Grilled Mackerel with Garlic, Lemon and Fennel
Preparation time: 60-180 minutes
Active time: 30-40 minutes
Total time: 90-220 minutes
4 small or 2 large mackerel rinsed and patted dry
2 tsps coarsely ground fenel seeds
4 garlic cloves, quartered lengthwise
1/2 cup freshly squeezed lemon juice, and an extra small lemon thinly sliced
freshly ground black pepper
fennel sprigs (optional)
extra-virgin olive oil
Preheat the broiler to maximum.
Sprinkle the cavity of the fish with salt and 1 teaspoon of the fennel seeds.
Place the fish in a colander set over a bowl and refrigerate for at least 1 hour and up to 3 hours to season it.
Insert 1-2 garlic quarters in the cavity of each fish and brush on both sides with oil.

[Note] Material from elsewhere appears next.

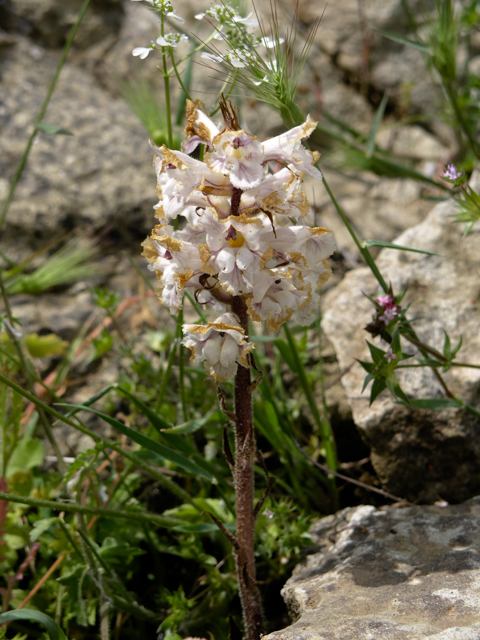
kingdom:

Sprinkle with salt, arrange the fennel at the bottom of the pan and place the fish over it.
Βroil for 15-20 minutes, and carefully turn the fish.
Arrange a few lemon slices over each fish and continue to broil, until cooked through, another 15-20 minutes, depending on the size of the fish.
Meanwhile, combine the lemon juice and the remaining 1 teaspoon fennel seeds in a shallow bowl.
As you take the fish out of the oven, open them discard the backbone and sprinkle with some of the lemon mixture.
Whisk a few tablespoons of oil into the remaining lemon mixture (use about twice as much oil as lemon mixture), drizzle over the fish and serve.